_INSTRUCTIONS FOR THE TASK_: Below are records with pictures in them. Transcribe everything from the line containing "28: (191, 168, 2.26)" down to the line containing "52: (299, 175, 2.16)", exactly, and leave the pictures behind.

_EXCERPTED DATA_:
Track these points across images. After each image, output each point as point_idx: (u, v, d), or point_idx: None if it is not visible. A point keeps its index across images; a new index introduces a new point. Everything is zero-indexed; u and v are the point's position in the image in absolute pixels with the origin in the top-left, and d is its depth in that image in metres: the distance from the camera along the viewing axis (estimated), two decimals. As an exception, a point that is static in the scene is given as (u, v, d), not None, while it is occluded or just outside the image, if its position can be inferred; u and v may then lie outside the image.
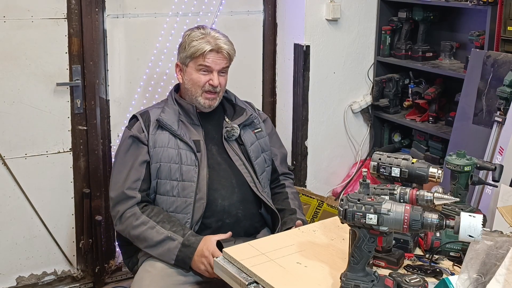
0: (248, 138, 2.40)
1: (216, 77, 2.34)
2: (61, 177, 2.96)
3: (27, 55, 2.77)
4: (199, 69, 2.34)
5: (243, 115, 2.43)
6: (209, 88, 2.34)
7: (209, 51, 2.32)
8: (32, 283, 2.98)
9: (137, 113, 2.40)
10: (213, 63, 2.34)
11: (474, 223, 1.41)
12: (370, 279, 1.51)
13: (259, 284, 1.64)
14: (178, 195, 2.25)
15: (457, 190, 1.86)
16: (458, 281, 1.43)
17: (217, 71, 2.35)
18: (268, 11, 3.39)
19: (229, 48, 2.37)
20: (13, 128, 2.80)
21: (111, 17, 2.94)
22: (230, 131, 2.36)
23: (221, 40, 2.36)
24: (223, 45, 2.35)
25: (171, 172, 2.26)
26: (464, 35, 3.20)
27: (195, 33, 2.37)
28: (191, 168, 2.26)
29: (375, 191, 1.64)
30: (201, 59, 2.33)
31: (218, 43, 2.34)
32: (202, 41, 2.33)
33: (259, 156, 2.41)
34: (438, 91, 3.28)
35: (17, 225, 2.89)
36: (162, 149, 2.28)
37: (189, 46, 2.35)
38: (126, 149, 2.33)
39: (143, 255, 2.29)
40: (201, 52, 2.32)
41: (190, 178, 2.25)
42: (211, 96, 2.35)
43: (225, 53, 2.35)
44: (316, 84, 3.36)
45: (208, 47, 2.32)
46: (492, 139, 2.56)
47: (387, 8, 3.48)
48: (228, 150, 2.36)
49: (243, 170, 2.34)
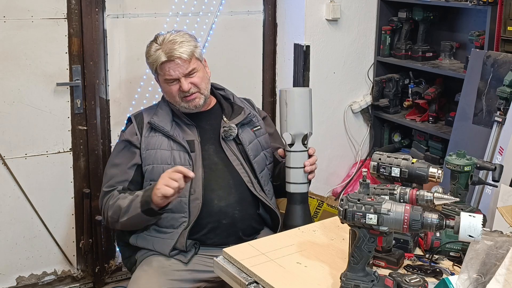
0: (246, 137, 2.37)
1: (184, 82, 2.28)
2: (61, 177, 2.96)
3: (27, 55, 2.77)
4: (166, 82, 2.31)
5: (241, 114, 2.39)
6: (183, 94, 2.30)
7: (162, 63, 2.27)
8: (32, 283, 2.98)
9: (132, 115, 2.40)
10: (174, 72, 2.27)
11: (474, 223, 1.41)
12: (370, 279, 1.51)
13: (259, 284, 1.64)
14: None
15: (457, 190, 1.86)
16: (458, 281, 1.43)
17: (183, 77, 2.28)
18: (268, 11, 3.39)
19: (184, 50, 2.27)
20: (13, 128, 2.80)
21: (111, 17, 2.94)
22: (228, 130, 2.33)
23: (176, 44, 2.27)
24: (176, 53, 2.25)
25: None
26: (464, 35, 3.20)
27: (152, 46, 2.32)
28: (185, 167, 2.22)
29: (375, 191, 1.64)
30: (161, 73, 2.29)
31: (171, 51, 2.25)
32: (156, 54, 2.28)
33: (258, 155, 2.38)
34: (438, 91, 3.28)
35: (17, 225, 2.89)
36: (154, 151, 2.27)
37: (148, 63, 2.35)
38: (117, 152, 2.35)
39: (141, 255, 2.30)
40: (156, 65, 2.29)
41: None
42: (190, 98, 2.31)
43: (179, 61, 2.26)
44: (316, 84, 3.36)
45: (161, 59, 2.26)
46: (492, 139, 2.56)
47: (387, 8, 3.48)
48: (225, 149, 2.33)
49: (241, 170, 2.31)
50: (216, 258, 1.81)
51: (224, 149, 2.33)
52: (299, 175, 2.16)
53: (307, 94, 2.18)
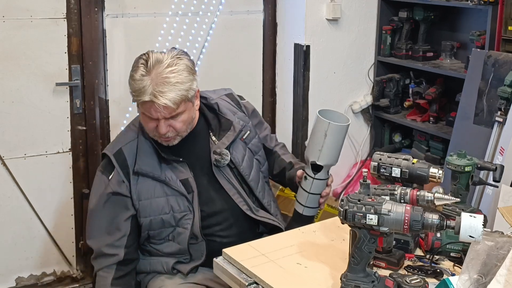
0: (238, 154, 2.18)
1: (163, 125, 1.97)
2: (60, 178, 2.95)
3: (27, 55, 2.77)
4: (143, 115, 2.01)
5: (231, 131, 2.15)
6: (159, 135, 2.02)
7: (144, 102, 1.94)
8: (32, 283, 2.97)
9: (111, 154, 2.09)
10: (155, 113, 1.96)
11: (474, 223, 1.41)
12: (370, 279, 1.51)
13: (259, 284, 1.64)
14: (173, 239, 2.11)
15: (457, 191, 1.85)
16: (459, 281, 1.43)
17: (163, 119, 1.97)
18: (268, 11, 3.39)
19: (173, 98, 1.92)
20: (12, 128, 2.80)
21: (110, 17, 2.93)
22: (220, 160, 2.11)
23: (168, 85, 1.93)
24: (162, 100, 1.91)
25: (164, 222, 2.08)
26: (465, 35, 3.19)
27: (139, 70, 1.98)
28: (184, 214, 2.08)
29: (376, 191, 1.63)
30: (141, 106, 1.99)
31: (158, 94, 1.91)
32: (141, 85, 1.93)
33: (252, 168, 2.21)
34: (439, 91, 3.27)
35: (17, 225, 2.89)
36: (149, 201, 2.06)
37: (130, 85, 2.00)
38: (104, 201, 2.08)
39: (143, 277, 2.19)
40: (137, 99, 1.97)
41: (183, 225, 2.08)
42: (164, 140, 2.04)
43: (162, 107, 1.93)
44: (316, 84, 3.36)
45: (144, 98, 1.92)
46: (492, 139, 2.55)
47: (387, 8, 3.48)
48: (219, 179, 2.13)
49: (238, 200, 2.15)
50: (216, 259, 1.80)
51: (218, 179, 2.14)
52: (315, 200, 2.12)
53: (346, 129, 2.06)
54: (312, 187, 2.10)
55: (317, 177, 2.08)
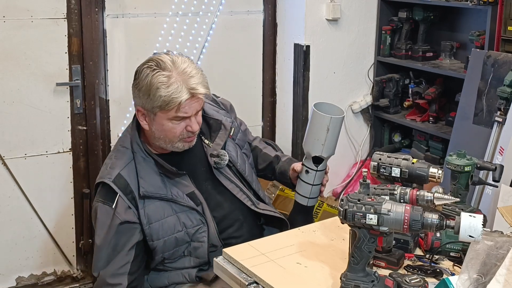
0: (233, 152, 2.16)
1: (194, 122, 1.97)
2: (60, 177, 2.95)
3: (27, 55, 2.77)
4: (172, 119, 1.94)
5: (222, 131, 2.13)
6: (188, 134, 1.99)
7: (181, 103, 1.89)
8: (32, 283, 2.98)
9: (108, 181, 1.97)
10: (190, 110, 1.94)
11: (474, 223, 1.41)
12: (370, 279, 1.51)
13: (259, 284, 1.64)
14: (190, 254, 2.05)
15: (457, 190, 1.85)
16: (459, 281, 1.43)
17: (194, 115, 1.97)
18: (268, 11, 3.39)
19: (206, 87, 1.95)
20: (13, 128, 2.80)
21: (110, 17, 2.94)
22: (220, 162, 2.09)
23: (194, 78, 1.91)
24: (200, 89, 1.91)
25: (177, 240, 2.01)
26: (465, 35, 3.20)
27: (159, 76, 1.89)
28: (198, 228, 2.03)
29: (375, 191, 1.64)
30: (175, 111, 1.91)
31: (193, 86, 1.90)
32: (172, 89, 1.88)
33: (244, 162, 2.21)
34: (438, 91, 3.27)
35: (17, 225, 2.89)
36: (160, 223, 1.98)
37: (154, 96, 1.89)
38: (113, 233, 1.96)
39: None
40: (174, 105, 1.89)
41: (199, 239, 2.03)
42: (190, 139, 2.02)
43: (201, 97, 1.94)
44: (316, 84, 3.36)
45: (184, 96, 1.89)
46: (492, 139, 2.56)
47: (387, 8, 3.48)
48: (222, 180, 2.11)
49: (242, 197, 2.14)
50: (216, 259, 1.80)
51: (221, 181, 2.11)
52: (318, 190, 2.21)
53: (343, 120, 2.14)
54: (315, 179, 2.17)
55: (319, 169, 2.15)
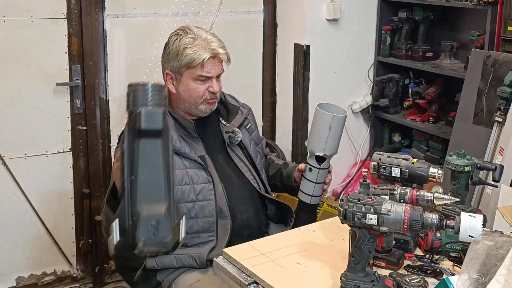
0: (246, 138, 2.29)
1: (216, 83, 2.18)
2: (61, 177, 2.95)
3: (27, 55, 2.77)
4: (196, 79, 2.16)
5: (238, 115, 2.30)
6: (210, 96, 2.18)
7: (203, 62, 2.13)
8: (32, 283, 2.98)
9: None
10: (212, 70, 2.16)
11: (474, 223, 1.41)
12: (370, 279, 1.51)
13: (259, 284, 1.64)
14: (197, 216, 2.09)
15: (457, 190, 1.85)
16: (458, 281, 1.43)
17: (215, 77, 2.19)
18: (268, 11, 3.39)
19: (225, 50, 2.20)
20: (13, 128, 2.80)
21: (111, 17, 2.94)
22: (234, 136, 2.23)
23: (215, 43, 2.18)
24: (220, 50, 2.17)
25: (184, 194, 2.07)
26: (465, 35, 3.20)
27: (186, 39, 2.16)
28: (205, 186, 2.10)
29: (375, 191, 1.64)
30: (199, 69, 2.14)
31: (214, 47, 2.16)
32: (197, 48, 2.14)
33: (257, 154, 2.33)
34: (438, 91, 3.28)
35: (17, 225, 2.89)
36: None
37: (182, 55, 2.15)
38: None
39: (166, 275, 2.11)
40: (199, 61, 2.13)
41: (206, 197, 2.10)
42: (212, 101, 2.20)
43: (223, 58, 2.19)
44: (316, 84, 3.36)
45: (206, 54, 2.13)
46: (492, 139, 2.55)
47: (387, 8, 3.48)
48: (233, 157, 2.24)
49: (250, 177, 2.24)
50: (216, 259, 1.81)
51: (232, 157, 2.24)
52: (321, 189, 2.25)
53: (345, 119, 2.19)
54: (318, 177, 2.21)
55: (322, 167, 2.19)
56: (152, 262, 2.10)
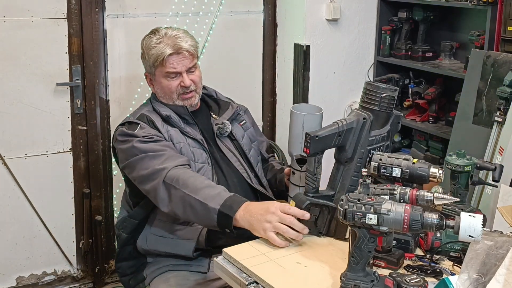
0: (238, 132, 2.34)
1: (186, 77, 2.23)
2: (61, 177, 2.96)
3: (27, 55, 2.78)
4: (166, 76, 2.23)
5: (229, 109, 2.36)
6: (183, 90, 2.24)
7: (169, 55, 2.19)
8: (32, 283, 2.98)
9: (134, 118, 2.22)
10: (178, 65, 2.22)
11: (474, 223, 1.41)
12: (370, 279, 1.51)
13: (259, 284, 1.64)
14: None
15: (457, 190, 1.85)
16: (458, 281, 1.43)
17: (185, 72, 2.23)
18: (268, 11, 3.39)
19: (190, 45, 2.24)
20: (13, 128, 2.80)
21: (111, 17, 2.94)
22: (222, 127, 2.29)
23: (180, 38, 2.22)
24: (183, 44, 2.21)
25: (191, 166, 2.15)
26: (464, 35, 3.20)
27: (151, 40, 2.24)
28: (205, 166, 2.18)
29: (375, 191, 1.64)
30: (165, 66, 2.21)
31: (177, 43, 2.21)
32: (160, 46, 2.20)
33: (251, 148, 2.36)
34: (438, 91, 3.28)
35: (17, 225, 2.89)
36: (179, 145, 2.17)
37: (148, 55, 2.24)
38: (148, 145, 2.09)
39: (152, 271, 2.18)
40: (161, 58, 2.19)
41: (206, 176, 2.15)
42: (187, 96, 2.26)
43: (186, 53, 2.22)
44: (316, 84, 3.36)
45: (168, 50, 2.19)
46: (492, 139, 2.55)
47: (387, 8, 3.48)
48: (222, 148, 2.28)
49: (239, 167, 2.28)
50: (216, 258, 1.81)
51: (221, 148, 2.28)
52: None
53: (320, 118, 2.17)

_COMPLETED TASK_:
28: (191, 168, 2.26)
29: (375, 191, 1.64)
30: (201, 59, 2.33)
31: (218, 43, 2.34)
32: (202, 41, 2.33)
33: (259, 156, 2.41)
34: (438, 91, 3.28)
35: (17, 225, 2.89)
36: (162, 149, 2.28)
37: (189, 46, 2.35)
38: (126, 149, 2.33)
39: (143, 255, 2.29)
40: (201, 52, 2.32)
41: (190, 178, 2.25)
42: (211, 96, 2.35)
43: (225, 53, 2.35)
44: (316, 84, 3.36)
45: (208, 47, 2.32)
46: (492, 139, 2.56)
47: (387, 8, 3.48)
48: (228, 150, 2.36)
49: (243, 170, 2.34)
0: (246, 137, 2.37)
1: (184, 82, 2.28)
2: (61, 177, 2.96)
3: (27, 55, 2.77)
4: (166, 82, 2.31)
5: (241, 114, 2.39)
6: (183, 94, 2.30)
7: (162, 63, 2.27)
8: (32, 283, 2.98)
9: (132, 115, 2.40)
10: (174, 72, 2.27)
11: (474, 223, 1.41)
12: (370, 279, 1.51)
13: (259, 284, 1.64)
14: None
15: (457, 190, 1.86)
16: (458, 281, 1.43)
17: (183, 77, 2.28)
18: (268, 11, 3.39)
19: (184, 50, 2.27)
20: (13, 128, 2.80)
21: (111, 17, 2.94)
22: (228, 130, 2.33)
23: (176, 44, 2.27)
24: (176, 53, 2.25)
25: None
26: (464, 35, 3.20)
27: (152, 46, 2.32)
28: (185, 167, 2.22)
29: (375, 191, 1.64)
30: (161, 73, 2.29)
31: (171, 51, 2.25)
32: (156, 54, 2.28)
33: (258, 155, 2.38)
34: (438, 91, 3.28)
35: (17, 225, 2.89)
36: (154, 151, 2.27)
37: (148, 63, 2.35)
38: (117, 152, 2.35)
39: (141, 255, 2.30)
40: (156, 65, 2.29)
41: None
42: (190, 98, 2.31)
43: (179, 61, 2.26)
44: (316, 84, 3.36)
45: (161, 59, 2.26)
46: (492, 139, 2.56)
47: (387, 8, 3.48)
48: (225, 149, 2.33)
49: (241, 170, 2.31)
50: (216, 258, 1.81)
51: (224, 149, 2.33)
52: (299, 175, 2.16)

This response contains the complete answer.